Non solo ricostruzione, ma anche politiche e azioni volte a contrastare lo spopolamento e a incentivare il neo-popolamento dei territori colpiti dal sisma 2016-2017. È questo il fine ultimo della strategia che ha dato vita al Laboratorio Appennino centrale. Un modello che, in questa vasta area compresa tra quattro regioni (Abruzzo, lazio, Marche, Umbria) prevede la sperimentazione di buone pratiche volte al rilancio e allo sviluppo sostenibile delle aree interne.
È di questi temi che si è parlato oggi al Senato, presso la Sala Zuccari di Palazzo Giustiniani, in occasione del convegno “La Ricostruzione Demografica – L’Appennino centrale tra spopolamento e rilancio post sisma”, promosso dal commissario straordinario al sisma 2016, il senatore Guido Castelli, che ha visto le conclusioni del ministro per le pari opportunità e la famiglia, Eugenia Roccella.

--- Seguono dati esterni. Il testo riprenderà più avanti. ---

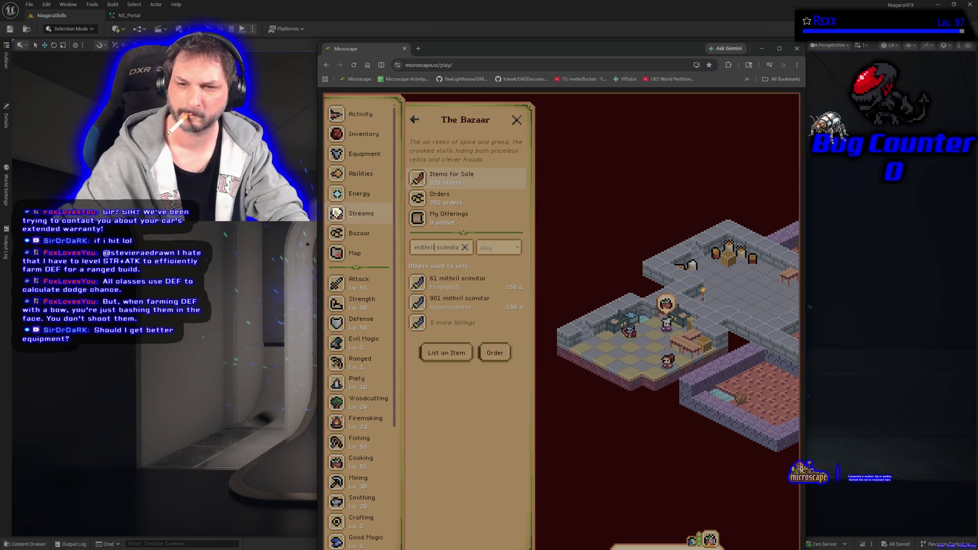
left_click(453, 283)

«Un’occasione di alto profilo istituzionale e scientifico – si legge in una nota della Struttura commissariale per la Ricostruzione Sisma 2016 – per analizzare fenomeni, dinamiche e prospettive legate al futuro dei territori dell’Appennino centrale, ancora segnati dalle ferite del terremoto, ma determinati a trasformare la ricostruzione materiale in una concreta rinascita sociale e demografica. Il confronto ha visto la partecipazione di Lorenzo Bellicini, direttore generale Cresme; Pierciro Galeone, direttore Ifel; Cristina Freguja, direttrice del Dipartimento statistiche sociali e demografiche di Istat; Fabio Renzi, segretario generale di Symbola; il poeta Davide Rondoni, presidente del comitato nazionale per l’ottavo centenario della morte di San Francesco, e padre Francesco Piloni, ministro provinciale dell’ordine dei Frati Minori di Umbria e Sardegna».

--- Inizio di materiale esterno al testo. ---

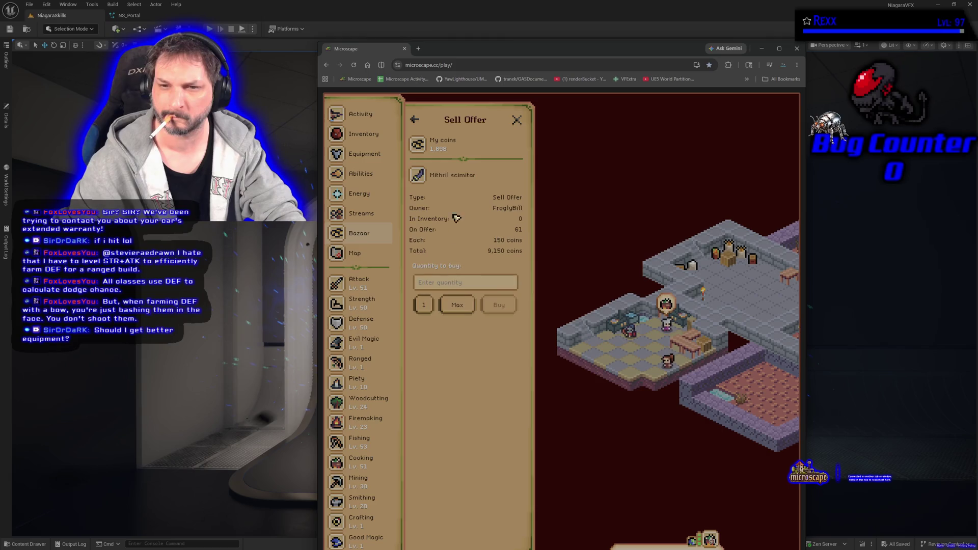
left_click(456, 176)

«Le aree interne dell’Appennino – le parole del ministro Eugenia Roccella – non solo solo terreno di ricostruzione fisica, ma anche un laboratorio di ricostruzione immateriale e di rilancio demografico. Dalla lotta allo spopolamento dipende il futuro delle società ma anche della cultura, dell’ambiente, delle costruzioni, delle tradizioni che il centro Italia custodisce come uno scrigno. Lavorare per lo sviluppo di queste terre, come stiamo facendo, non è certo una battaglia passatista ma anzi significa conservare ciò che del passato vogliamo portare nel futuro e declinarlo in modo nuovo, per dare ai giovani una speranza e preservare una essenziale vitalità».
«Oggi non abbiamo parlato solo di ricostruzione – ha dichiarato il commissario Guido Castelli – ma, anche e soprattutto, del domani delle nostre comunità. La sfida più grande che si pone di fronte a noi è quella di contrastare lo spopolamento e favorire la ‘restanza’ e la ‘tornanza’, perché la rinascita di queste terre bellissime necessita di persone che abbiano la possibilità e la libertà di scegliere se andare altrove, o di vivere, studiare, crescere, lavorare nelle loro comunità di origine. La strategia che stiamo adottando, grazie alla collaborazione e al supporto del Governo, delle Regioni e dei Comuni, per garantire tale opportunità si basa su tre pilastri: potenziamento dei servizi, infrastrutture e collegamenti efficienti, digitalizzazione. Nel ringraziare il ministro Roccella per il suo impegno in questa battaglia che ci accomuna, concludo ricordando che un territorio è attrattivo quando assicura qualità della vita, connessioni, opportunità. È questo il crocevia del nostro futuro».
«All’incontro ha preso parte anche una folta delegazione di sindaci del cratere sisma. In quei territori – si legge nella nota della Struttura commissariale per la ricostruzione – i primi cittadini sono in prima linea nelle sfide quotidiane legate ai servizi, alla tenuta sociale e alla necessità di nuove opportunità. Dal convegno è emerso con chiarezza che la ricostruzione post-sisma dell’Appennino centrale non è solo il più grande cantiere d’Europa, ma un progetto culturale e umano: una visione che punta a ridare vitalità ai borghi, trasformando il dramma del sisma in occasione di rilancio. Le comunità del cratere hanno dimostrato, ancora una volta, che la rinascita passa dalle persone e dalla capacità collettiva di credere nel proprio territorio».